> **Directions**
Every word in the data below belongs in your copy, exactly as given; the pictures do not.
--- Data excerpts ---
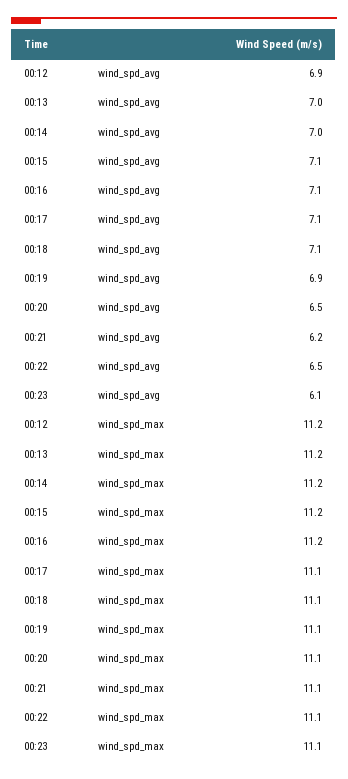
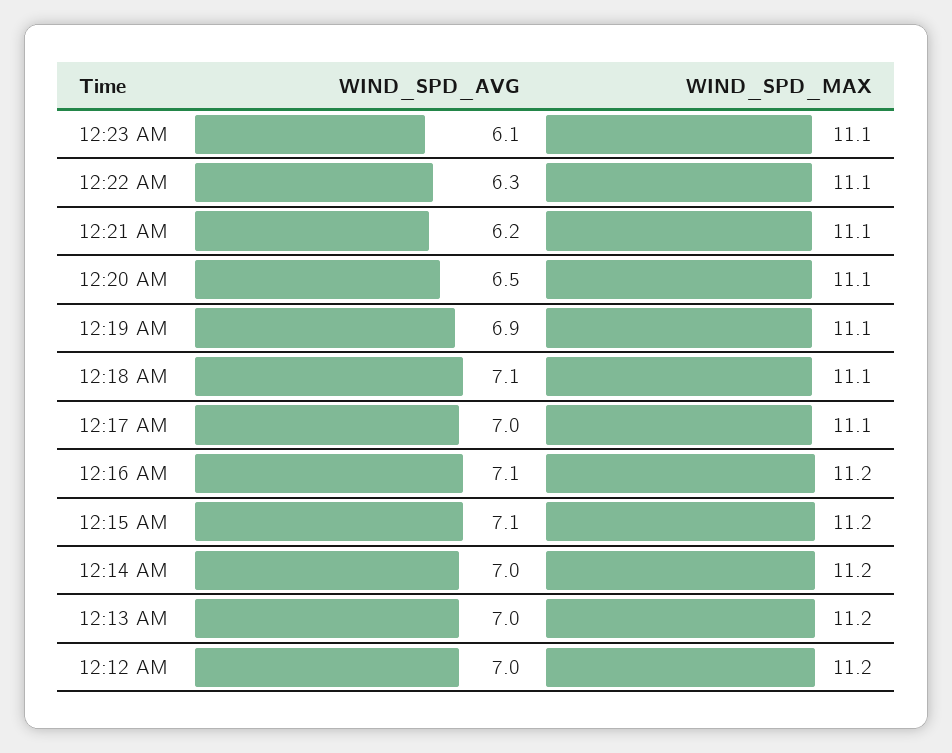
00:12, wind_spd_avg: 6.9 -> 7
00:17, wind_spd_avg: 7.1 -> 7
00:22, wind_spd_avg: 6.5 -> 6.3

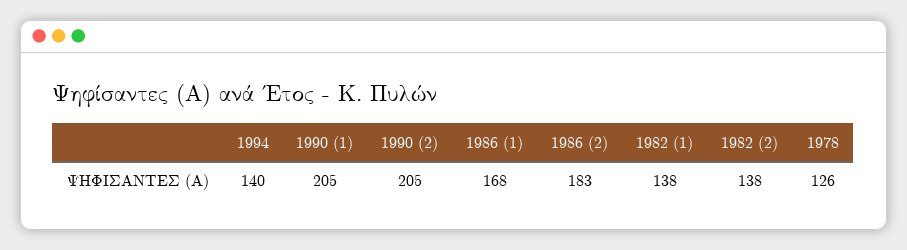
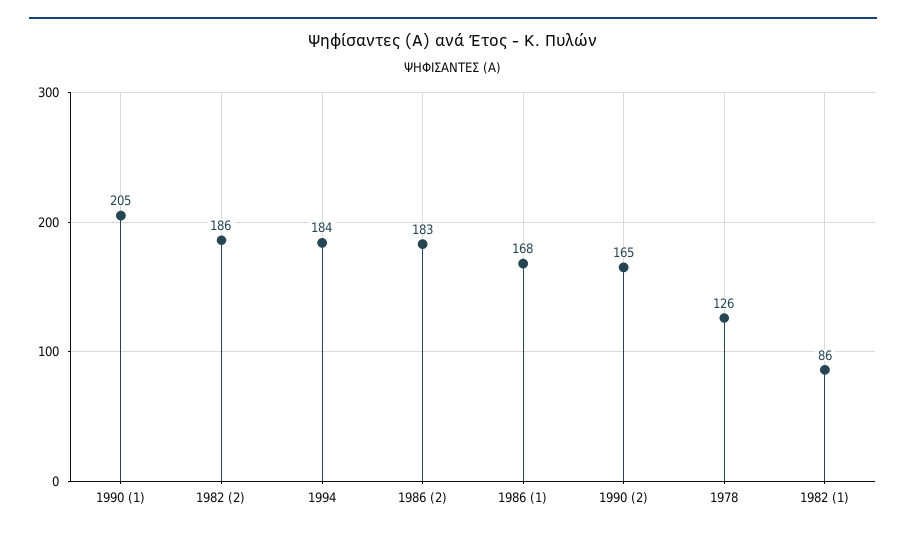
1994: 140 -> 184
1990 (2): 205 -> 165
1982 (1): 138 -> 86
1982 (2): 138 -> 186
---
> **Answer for the task**
00:12, wind_spd_avg: 6.9 -> 7
00:17, wind_spd_avg: 7.1 -> 7
00:22, wind_spd_avg: 6.5 -> 6.3

1994: 140 -> 184
1990 (2): 205 -> 165
1982 (1): 138 -> 86
1982 (2): 138 -> 186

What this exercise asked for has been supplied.